* _Study questions_
1/ In the multiculturalism excerpt below, list each of the four descriptions of America that follow the word "too" in the sentence beginning "If you believe."
2/ Please reproduce everything in the multiculturalism excerpt below from "This is neither" down to "at this time.".

[Extracted text — start]

This is neither a political nor a narrow partisan observation; both conservative and moderate commentators have warned of the dangers posed by stressing multiculturalism rather than the unique societal framework of what it means to be an American citizen today. Sadly, these warnings have largely been ignored. Consider, for example, an essay and subsequent speech given by former Democratic governor Richard Lamm of Colorado entitled “I Have a Plan to Destroy America.” The speech is a dire call to action and a warning that our acquiescence and acceptance of multiculturalism has led to an erosion of the uniqueness of what it means to be American; a cancer spreading throughout our body politic that will destroy us if left untreated. While we do not have the space to include the speech in its entirety here, there are several key excerpts that merit our review at this time.
“I have a secret plan to destroy America,” Lamm begins.
If you believe, as many do, that America is too smug, too white bread, too self-satisfied, too rich, let’s destroy America.… Here is my plan: We must first make America a bilingual-bicultural country. History shows, in my opinion, that no nation can survive the tension, conflict, and antagonism of two competing languages and cultures. It is a blessing for an individual to be bilingual; it is a curse for a society to be bilingual.…
I would then invent “multiculturalism” and encourage immigrants to maintain their own culture. I would make it an article of belief that all cultures are equal: that there are no cultural differences that are important. I would declare it as an article of faith that the black and Hispanic dropout rate is only due to prejudice and discrimination by the majority. Every other explanation is out-of-bounds.… I would replace the melting pot metaphor with a salad bowl metaphor. It is important to insure that we have various cultural subgroups living in America reinforcing their differences rather than Americans emphasizing their similarities.…
Having done all this, I would make our fastest-growing demographic group the least educated—I would add a second underclass, unassimilated, undereducated, and antagonistic to our population. I would have this second underclass have a 50 percent dropout rate from school.
I would then get the big foundations and big business to give these efforts lots of money. I would invest in ethnic identity, and I would establish the cult of victimology. I would get all minorities to think their lack of success was all the fault of the majority. I would start a grievance industry blaming all minority failure on the majority population.

[Extracted text — finish]
[Dataset — start]

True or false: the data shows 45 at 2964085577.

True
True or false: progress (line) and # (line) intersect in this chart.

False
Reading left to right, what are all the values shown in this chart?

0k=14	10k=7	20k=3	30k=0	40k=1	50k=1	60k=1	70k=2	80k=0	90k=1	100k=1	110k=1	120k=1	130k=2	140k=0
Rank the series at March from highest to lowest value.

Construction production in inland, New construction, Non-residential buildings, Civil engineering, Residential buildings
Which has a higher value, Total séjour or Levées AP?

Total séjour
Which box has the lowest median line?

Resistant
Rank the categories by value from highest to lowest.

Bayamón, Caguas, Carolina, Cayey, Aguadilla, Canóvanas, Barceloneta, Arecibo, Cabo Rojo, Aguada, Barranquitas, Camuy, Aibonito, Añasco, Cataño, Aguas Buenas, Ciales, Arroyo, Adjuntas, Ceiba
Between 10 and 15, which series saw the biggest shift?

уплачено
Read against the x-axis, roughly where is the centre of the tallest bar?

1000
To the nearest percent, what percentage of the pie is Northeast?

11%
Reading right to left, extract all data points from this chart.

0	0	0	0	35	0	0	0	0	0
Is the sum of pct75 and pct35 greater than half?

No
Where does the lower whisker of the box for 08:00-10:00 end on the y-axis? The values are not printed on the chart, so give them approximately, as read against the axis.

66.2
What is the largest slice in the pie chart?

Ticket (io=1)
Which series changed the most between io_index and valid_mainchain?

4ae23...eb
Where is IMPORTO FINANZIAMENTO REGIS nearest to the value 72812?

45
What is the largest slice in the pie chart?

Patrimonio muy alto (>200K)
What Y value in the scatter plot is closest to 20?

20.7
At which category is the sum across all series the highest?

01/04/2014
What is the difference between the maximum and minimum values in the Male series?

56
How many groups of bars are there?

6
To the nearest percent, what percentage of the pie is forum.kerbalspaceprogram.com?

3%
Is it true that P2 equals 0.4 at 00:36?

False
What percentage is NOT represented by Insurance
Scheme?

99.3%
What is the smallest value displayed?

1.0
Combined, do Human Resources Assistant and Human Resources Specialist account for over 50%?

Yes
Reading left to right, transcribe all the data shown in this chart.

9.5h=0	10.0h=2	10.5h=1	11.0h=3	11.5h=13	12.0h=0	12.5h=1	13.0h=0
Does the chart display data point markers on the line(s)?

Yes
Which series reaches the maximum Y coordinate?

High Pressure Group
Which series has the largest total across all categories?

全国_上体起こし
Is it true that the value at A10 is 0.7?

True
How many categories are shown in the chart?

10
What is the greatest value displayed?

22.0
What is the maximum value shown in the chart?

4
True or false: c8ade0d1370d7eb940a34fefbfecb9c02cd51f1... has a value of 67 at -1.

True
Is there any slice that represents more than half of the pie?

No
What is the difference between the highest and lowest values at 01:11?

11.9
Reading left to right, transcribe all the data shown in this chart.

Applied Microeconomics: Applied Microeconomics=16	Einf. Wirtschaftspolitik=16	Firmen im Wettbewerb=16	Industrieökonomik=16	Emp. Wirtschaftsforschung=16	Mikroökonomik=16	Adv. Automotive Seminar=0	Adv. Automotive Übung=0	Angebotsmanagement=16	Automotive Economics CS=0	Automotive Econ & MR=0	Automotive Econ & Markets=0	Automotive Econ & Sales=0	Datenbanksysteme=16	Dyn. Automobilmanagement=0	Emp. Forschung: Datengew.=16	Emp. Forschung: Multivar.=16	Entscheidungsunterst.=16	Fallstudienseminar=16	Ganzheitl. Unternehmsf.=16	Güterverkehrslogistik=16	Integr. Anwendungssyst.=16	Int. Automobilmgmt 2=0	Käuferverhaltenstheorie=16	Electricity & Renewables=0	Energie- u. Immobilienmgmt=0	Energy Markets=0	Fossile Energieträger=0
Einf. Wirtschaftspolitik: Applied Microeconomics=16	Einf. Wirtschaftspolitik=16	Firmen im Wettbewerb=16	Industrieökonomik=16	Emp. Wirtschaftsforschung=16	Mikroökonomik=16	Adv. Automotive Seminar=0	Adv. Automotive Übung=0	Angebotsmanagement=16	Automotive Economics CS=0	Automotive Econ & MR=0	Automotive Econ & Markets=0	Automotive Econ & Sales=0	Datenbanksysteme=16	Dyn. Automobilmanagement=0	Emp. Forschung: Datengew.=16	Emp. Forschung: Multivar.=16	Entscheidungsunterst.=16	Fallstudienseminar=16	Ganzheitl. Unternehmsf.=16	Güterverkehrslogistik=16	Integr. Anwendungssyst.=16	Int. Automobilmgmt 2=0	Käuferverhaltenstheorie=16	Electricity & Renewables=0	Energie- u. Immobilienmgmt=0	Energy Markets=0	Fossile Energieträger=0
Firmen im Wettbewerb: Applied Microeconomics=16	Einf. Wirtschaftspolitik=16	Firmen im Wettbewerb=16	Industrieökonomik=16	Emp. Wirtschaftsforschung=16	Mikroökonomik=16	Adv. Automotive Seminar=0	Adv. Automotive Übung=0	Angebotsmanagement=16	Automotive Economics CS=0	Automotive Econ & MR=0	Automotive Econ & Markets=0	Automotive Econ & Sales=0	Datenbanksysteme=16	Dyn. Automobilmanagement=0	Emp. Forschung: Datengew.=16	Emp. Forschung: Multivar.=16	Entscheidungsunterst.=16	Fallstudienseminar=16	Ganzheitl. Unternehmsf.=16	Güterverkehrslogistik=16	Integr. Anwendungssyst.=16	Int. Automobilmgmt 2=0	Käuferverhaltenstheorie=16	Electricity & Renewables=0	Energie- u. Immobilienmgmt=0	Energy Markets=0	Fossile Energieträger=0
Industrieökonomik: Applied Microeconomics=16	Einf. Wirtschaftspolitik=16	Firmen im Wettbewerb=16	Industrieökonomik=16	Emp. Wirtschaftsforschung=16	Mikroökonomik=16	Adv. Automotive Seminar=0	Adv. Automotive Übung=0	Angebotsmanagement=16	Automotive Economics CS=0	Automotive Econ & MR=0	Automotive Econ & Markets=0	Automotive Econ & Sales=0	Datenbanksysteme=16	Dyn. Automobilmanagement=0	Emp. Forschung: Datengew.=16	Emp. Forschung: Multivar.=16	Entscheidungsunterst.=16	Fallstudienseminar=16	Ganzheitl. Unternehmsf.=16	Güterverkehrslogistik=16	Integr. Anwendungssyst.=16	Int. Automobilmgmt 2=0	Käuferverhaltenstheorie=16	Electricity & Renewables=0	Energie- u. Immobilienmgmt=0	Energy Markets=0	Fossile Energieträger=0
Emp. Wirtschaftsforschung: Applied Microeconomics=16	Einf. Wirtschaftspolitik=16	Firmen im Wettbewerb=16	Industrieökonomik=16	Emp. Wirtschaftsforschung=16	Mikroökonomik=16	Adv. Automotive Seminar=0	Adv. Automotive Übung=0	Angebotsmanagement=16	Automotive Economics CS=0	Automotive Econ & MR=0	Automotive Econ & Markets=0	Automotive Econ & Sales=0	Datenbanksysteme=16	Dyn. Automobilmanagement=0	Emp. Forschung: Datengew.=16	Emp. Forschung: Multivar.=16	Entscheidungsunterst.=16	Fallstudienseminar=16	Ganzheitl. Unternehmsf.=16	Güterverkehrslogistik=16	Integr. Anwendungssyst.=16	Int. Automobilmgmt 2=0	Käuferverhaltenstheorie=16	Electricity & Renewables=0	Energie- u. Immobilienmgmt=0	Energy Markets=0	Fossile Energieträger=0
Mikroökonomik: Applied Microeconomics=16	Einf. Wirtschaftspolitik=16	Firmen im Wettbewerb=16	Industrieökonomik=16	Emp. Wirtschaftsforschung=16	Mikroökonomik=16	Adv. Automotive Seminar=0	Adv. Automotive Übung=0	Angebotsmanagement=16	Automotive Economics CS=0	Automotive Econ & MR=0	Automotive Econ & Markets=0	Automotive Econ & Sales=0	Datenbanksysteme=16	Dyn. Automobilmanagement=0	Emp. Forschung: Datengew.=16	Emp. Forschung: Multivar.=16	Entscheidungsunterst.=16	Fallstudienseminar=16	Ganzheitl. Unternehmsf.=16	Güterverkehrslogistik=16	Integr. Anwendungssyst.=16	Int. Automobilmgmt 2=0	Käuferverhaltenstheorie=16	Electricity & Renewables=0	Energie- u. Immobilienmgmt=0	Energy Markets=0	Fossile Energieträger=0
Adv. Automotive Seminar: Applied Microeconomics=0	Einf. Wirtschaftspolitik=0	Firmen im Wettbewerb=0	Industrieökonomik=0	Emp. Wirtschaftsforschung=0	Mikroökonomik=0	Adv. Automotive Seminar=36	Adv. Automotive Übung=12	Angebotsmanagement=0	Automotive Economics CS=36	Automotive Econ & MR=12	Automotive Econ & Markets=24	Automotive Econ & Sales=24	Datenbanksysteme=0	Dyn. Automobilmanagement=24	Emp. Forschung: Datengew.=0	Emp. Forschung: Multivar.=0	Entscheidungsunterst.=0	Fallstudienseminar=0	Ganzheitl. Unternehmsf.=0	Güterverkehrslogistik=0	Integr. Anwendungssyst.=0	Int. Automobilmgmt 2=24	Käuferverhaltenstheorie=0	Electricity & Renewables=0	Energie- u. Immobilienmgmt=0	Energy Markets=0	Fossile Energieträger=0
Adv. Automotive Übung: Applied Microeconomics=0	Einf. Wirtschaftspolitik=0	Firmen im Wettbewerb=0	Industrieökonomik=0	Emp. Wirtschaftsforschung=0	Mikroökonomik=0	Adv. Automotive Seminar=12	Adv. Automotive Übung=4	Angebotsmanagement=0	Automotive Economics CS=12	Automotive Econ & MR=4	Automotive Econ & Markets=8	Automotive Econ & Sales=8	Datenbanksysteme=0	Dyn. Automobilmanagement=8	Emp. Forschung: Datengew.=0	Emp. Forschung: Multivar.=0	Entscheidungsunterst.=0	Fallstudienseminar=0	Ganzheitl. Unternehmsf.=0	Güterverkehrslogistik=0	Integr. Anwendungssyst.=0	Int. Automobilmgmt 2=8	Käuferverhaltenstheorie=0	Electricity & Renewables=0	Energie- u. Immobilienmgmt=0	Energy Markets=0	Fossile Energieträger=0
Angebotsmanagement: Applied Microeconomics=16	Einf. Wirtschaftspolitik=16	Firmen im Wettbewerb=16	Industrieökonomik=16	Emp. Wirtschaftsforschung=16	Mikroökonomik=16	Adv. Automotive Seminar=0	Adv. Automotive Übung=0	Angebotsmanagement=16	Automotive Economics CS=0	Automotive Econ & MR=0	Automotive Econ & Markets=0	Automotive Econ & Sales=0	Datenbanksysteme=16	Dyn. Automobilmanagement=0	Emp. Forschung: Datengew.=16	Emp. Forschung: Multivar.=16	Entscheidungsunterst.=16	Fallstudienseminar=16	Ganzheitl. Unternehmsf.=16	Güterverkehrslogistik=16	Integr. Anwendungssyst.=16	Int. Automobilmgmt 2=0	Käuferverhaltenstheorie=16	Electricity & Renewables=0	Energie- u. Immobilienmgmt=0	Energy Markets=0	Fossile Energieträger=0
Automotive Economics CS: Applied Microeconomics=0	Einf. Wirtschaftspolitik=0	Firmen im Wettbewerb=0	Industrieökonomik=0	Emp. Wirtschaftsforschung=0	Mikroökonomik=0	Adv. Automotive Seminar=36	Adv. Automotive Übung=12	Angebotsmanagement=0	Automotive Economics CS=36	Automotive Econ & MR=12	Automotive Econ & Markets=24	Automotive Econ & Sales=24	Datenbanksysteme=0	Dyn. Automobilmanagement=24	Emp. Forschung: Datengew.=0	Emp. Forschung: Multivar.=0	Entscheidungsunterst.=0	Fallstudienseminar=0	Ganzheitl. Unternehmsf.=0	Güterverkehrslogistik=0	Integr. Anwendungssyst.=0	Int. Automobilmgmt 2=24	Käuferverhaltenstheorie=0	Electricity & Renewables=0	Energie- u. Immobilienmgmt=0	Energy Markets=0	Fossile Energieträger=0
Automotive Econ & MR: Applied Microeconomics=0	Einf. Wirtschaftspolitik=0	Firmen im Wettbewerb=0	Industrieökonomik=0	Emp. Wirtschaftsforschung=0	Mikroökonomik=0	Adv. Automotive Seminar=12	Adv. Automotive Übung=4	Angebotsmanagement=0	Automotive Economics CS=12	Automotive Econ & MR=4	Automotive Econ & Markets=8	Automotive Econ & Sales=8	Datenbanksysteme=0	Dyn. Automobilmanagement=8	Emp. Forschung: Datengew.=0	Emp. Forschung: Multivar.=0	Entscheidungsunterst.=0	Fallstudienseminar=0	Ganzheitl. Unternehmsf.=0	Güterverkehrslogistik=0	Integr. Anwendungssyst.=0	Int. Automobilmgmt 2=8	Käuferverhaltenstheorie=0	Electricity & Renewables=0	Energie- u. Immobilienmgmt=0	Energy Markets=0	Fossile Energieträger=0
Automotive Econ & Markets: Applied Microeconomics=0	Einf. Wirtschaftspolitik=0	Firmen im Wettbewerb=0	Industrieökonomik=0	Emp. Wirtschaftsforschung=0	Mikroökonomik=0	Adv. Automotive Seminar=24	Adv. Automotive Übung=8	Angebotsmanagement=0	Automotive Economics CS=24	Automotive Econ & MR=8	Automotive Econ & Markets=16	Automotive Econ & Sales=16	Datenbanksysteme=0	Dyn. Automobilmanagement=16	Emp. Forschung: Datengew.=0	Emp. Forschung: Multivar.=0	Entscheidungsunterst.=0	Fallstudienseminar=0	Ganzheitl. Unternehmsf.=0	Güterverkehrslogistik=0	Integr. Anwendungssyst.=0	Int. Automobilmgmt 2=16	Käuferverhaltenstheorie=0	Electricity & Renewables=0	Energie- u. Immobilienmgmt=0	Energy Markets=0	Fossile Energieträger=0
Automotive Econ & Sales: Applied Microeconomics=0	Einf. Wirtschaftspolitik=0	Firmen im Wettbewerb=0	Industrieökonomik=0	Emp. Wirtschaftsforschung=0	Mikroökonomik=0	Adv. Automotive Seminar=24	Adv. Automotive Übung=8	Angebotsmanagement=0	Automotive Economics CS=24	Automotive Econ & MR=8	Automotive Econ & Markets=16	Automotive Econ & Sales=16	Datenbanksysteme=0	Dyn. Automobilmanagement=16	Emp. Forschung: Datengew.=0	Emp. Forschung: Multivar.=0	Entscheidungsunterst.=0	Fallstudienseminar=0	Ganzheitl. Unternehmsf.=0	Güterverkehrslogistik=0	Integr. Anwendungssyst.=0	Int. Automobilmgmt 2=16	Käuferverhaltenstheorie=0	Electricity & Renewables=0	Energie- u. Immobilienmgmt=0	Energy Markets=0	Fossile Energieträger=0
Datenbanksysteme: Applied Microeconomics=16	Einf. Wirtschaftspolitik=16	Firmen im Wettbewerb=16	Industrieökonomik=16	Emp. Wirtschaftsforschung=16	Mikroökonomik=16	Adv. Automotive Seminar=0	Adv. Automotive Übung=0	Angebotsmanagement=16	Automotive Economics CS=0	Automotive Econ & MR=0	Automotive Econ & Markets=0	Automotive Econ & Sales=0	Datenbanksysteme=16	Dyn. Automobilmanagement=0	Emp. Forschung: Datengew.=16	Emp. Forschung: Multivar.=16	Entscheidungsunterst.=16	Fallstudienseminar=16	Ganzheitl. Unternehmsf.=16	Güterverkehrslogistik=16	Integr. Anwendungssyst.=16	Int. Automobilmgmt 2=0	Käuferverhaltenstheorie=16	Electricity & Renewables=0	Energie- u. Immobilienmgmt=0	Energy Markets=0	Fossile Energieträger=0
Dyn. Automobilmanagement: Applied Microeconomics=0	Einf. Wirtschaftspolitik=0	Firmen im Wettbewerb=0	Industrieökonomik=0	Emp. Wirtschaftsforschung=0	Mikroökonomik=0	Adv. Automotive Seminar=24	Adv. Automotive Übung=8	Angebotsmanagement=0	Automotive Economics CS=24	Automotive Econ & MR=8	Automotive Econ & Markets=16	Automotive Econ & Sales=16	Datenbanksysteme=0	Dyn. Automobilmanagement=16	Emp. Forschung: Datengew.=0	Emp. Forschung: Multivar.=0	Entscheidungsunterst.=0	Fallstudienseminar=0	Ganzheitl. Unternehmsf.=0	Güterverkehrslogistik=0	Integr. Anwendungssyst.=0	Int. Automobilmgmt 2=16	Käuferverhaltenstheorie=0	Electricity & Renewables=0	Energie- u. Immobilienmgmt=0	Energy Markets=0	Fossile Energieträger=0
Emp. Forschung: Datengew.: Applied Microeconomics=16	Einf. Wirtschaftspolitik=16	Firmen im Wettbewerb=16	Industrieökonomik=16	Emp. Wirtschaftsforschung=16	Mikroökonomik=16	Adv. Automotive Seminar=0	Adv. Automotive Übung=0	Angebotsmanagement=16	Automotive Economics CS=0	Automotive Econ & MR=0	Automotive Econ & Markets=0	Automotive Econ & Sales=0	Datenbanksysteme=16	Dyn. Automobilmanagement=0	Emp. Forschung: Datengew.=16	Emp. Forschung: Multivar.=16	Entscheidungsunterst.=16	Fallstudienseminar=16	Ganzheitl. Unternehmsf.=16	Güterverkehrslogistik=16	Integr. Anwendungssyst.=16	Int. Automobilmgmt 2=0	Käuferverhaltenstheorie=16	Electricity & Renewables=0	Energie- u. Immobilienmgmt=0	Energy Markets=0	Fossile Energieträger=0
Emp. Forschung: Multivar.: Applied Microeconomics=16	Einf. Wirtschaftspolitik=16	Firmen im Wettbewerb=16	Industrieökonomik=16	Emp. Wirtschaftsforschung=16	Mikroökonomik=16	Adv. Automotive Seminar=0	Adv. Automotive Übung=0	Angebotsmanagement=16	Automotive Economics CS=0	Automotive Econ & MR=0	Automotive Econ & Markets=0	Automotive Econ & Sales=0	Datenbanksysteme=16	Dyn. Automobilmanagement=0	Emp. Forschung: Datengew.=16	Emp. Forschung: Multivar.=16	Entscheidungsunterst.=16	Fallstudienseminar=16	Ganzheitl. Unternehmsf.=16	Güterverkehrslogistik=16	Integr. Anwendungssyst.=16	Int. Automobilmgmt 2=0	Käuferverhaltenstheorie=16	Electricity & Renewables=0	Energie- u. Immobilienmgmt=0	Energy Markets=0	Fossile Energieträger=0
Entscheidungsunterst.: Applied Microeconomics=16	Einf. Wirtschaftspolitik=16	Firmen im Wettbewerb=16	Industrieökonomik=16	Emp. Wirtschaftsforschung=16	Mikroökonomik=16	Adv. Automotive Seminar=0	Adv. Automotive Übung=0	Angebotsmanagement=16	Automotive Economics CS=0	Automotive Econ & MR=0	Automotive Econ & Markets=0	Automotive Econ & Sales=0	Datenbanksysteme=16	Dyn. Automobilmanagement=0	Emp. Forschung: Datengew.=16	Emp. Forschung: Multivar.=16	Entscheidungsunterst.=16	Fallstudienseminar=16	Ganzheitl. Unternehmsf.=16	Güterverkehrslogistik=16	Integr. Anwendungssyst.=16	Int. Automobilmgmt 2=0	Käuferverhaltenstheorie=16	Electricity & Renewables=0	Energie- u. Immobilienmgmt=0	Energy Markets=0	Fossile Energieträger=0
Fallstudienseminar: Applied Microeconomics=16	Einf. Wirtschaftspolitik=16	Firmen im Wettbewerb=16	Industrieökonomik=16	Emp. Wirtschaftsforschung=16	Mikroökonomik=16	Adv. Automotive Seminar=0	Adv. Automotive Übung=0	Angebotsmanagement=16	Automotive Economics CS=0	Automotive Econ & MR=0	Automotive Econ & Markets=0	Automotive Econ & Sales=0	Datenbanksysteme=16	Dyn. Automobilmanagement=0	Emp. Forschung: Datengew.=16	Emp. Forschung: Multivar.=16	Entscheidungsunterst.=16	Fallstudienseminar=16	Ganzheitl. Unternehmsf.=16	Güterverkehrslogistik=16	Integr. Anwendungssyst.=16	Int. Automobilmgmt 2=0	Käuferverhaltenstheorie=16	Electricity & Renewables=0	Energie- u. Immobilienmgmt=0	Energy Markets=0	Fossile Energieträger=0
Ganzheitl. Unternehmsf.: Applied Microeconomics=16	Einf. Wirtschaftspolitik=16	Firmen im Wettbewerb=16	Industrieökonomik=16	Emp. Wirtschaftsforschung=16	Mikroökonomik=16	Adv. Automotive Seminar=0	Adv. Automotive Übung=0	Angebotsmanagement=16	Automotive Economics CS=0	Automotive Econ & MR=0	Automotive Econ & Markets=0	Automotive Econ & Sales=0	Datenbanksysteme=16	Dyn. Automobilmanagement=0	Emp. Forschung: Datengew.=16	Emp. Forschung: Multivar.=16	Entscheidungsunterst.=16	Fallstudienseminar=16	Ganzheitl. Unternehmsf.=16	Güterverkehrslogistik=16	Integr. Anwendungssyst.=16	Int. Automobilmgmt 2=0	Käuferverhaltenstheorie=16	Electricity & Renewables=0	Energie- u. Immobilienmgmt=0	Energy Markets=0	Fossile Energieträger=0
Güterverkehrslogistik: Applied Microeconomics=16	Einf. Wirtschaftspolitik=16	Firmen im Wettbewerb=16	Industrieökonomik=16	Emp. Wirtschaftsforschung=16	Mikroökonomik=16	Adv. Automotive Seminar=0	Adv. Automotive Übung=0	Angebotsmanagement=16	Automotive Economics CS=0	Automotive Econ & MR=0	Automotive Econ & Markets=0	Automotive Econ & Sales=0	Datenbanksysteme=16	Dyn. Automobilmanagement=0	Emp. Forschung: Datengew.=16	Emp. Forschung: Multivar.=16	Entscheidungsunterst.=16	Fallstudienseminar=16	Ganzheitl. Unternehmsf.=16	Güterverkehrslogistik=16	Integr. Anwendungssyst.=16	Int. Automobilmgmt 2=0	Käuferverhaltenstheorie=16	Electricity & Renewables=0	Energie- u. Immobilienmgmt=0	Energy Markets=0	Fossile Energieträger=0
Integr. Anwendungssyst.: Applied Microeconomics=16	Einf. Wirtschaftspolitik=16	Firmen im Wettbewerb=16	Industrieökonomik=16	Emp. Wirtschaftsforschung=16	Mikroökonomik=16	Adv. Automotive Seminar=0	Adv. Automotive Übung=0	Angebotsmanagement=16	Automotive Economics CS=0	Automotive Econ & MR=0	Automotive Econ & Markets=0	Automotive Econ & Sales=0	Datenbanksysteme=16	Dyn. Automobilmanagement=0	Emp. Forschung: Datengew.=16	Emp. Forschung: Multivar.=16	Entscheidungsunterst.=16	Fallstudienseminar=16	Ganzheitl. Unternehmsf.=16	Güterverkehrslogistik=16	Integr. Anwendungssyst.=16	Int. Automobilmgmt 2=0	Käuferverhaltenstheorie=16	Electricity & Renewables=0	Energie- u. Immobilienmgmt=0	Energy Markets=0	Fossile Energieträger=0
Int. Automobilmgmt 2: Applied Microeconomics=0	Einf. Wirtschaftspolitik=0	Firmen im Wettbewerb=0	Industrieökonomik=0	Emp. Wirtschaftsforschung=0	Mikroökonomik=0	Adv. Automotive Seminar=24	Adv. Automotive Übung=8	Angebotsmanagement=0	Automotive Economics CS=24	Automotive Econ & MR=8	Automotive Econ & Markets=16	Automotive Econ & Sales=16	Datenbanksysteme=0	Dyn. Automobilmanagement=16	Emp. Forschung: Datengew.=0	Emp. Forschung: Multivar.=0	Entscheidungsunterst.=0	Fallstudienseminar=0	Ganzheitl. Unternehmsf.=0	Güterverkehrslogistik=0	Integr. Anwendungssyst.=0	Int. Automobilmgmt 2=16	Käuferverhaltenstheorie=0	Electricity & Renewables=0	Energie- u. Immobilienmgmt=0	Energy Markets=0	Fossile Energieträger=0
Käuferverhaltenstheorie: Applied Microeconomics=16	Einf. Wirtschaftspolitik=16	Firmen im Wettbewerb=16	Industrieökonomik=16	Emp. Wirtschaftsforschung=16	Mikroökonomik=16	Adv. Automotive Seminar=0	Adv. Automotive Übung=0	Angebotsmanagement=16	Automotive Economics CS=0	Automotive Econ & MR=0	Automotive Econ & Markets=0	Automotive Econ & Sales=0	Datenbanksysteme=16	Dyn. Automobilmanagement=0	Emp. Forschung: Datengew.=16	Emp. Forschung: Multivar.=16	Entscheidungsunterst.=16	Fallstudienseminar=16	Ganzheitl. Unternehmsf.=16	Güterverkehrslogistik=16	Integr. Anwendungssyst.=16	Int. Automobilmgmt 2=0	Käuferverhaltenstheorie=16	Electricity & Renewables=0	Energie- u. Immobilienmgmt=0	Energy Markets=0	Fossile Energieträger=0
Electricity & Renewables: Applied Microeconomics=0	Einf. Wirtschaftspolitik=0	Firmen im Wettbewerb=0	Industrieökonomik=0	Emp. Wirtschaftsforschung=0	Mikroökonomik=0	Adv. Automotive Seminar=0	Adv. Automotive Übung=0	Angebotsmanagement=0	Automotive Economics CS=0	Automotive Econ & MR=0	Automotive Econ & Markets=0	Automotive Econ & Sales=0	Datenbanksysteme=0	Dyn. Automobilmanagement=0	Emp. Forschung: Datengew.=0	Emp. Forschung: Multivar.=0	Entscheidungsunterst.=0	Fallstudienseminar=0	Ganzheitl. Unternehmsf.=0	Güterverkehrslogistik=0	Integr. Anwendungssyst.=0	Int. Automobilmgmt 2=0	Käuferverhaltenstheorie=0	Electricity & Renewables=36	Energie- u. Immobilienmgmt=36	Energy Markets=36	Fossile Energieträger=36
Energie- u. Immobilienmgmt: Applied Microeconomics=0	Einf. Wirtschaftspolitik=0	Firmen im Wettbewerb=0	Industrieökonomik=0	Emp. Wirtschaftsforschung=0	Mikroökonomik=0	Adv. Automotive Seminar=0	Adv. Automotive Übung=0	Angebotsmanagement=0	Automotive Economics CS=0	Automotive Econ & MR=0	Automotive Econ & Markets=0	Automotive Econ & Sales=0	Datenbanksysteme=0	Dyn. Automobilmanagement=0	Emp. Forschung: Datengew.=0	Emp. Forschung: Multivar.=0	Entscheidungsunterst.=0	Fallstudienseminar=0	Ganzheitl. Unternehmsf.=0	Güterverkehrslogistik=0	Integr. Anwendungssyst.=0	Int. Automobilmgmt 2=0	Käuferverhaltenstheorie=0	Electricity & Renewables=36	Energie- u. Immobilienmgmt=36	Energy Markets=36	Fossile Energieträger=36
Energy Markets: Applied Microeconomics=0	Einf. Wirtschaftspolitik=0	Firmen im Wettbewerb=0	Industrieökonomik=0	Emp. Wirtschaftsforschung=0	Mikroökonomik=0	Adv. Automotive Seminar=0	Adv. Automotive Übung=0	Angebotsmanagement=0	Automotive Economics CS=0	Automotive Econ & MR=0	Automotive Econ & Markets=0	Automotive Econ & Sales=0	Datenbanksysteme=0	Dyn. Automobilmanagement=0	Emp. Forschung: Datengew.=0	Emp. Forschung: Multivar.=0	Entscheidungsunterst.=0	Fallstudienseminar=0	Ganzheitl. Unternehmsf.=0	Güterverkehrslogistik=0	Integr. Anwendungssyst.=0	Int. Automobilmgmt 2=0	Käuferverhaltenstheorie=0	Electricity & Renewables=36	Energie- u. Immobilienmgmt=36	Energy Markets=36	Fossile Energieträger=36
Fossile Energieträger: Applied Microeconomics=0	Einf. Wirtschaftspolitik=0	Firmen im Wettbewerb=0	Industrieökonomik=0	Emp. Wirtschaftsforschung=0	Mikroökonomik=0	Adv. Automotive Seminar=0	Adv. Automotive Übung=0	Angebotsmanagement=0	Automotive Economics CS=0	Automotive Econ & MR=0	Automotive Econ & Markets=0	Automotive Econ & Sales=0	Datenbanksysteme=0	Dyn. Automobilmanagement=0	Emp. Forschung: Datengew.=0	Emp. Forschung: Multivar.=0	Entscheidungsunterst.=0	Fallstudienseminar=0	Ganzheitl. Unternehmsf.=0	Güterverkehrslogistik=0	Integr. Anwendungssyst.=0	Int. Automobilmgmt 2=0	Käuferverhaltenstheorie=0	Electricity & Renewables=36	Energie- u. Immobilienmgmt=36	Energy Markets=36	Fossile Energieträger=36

[Dataset — finish]

* _Results for each task_
1/
smug
white bread
self-satisfied
rich

2/
This is neither a political nor a narrow partisan observation; both conservative and moderate commentators have warned of the dangers posed by stressing multiculturalism rather than the unique societal framework of what it means to be an American citizen today. Sadly, these warnings have largely been ignored. Consider, for example, an essay and subsequent speech given by former Democratic governor Richard Lamm of Colorado entitled “I Have a Plan to Destroy America.” The speech is a dire call to action and a warning that our acquiescence and acceptance of multiculturalism has led to an erosion of the uniqueness of what it means to be American; a cancer spreading throughout our body politic that will destroy us if left untreated. While we do not have the space to include the speech in its entirety here, there are several key excerpts that merit our review at this time.